A[dolphe] J[oseph]-Reinach

 

(1) Les livres X et suivants, dit C. Robert ; et il suppose que l’œuvre comprenait encore : XI, Étolie et Acarnanie ; XII, Doride, Locride ; XIII, Thessalie ; XIV, Eubée. Sans doute, il est évident que la périégèse ne serait complète qu’ainsi ; pourtant l’on peut se demander pourquoi Pausanias n’aurait pas inclus la Macédoine, ou tout au moins les îles grecques ; mais le seul indice que nous ayons de l’existence de ces livres est bien faible. A l’article Τάμυνα (ville d’Eu­bée), Stéphane de Byzance renvoie à Παυσανίας ια’. C. R. veut corriger ιδ’. Mais comment expliquer que des quatre livres ainsi supposés aucun ms. ne nous ait rien conservé ? N’est-il pas préférable d’admettre la leçon du Rhedigeranus ι ? On pourrait supposer, ou que le renvoi à Pausanias dans Stéphane est tombé de l’article Τάναγρα, ou qu’une description sommaire de l’Eubée achevait le livre X.­ Dans la 1re hypothèse, on n’aurait rien perdu ; dans la 2e, la fin seulement du dernier volumen. Pausanias ayant près de 65 ans quand il composa le livre X, il n’y a rien que de très vraisemblable à supposer qu’il n’a pu achever son œuvre.
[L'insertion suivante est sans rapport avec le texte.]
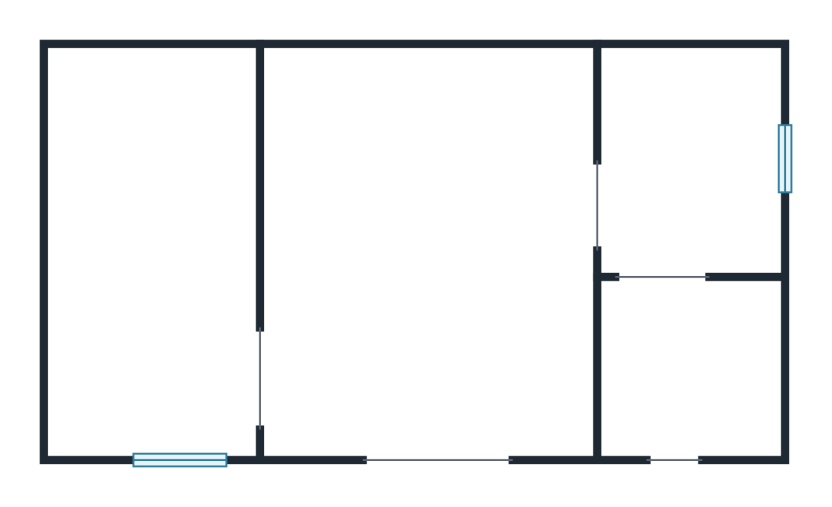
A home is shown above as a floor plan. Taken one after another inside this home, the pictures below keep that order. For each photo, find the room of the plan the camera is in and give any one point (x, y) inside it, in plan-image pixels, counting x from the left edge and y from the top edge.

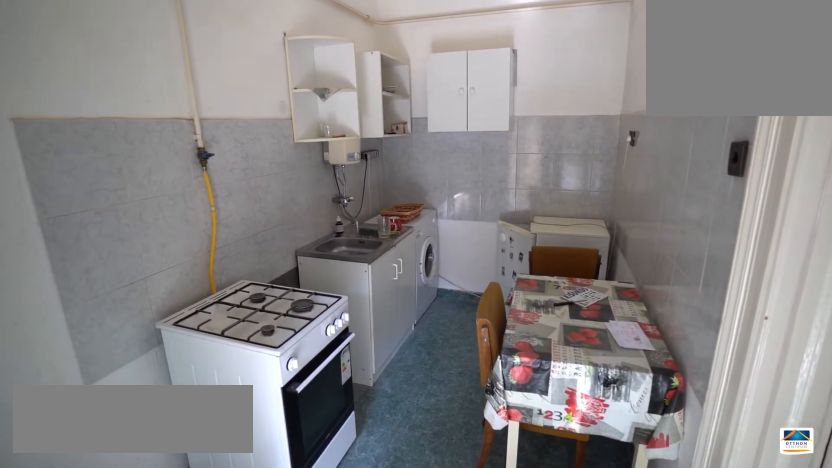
(145, 318)
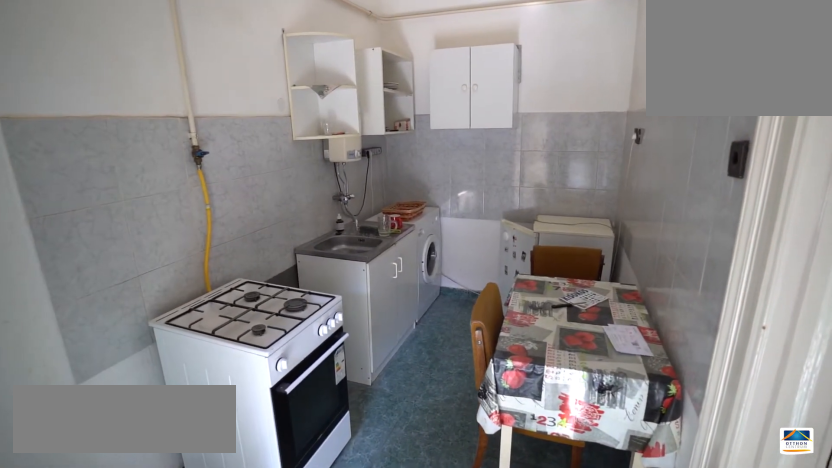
(145, 318)
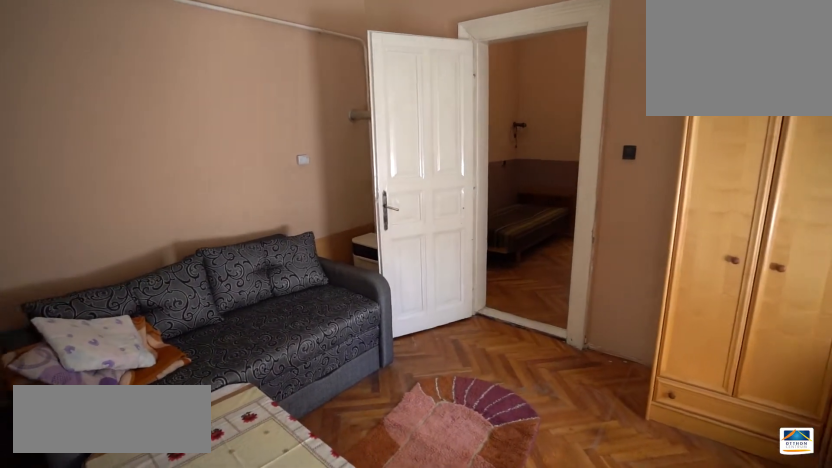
(425, 253)
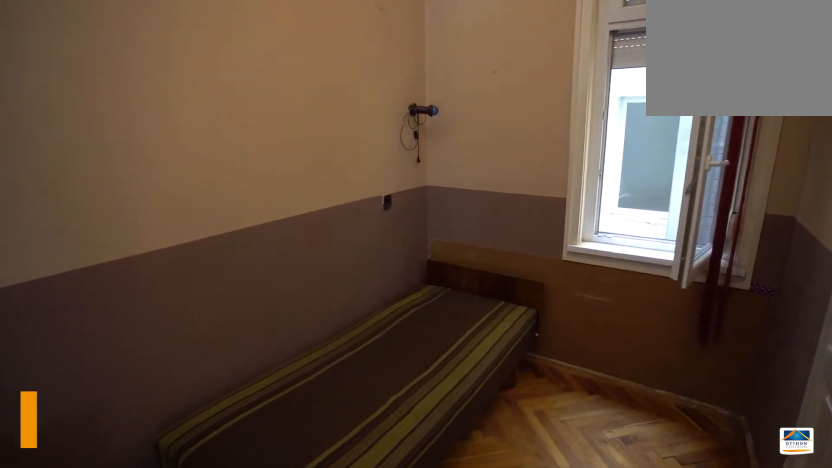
(687, 162)
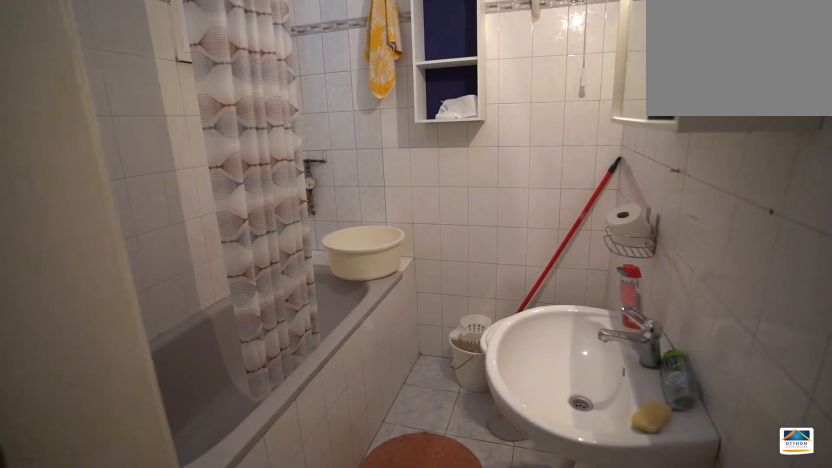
(688, 375)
(2) Un exemple au hasard. Pausanias écrit, VII, 21, 14 : « Les femmes, à Patras, sont deux fois plus nombreuses que les hommes et s’il est des femmes à qui Aphrodite a marqué son intérêt, c’est bien celles-là. A la plupart d’entre elles, c’est le coton planté en Élide qui fournit les moyens de vivre ; elles en tirent des voiles et d’autres étoffes, etc. » C. R. veut expliquer ici l’interruption de la description topographique par le désir d’introduire « ce contraste à effet entre la licence des femmes de Patras et leur industrie » (p. 92). Mais Ἀφροδίτης μέτεστι καὶ ταύταις ne désigne pas nécessairement l’abandon aux plaisirs de Vénus ; ce n’est qu’une manière littéraire de dire que les femmes de Patras sont belles et désirables ; leur honnêteté nous est précisément garantie par la phrase qui suit ; la plupart gagnent leur vie en travaillant le coton.